## Exercise instructions
From the data below, give the number of lines holding the word "regulere", with nothing else added.

*** Data supplied

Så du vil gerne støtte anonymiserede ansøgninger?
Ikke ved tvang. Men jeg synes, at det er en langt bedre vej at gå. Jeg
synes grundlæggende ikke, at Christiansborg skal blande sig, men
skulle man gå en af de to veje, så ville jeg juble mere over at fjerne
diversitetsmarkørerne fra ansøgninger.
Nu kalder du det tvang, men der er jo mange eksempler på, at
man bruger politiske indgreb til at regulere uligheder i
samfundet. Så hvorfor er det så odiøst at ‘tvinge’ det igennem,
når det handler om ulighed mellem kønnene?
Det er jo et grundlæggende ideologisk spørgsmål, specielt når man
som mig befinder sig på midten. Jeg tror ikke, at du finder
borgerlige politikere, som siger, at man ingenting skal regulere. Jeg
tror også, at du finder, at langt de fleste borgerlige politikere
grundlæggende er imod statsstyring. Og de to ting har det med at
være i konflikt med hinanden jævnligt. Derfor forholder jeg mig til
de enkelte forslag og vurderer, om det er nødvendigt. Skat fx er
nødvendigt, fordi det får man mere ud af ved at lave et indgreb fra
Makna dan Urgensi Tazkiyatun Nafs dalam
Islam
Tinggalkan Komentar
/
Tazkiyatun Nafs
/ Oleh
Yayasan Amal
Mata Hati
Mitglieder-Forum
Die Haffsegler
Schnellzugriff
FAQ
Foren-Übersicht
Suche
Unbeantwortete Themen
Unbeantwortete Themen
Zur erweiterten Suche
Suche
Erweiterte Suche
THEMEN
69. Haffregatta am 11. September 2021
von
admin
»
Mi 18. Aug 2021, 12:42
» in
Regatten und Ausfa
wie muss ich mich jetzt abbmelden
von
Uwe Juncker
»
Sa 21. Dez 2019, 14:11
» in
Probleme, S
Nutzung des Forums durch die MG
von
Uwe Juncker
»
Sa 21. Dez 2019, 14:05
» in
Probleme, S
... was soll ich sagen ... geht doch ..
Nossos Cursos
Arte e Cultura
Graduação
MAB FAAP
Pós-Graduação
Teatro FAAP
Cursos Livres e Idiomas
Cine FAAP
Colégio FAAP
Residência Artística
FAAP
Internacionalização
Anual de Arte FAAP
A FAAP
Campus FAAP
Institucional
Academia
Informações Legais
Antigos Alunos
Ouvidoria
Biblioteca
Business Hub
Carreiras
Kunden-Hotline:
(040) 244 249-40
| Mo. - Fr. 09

******

## Result of the task
2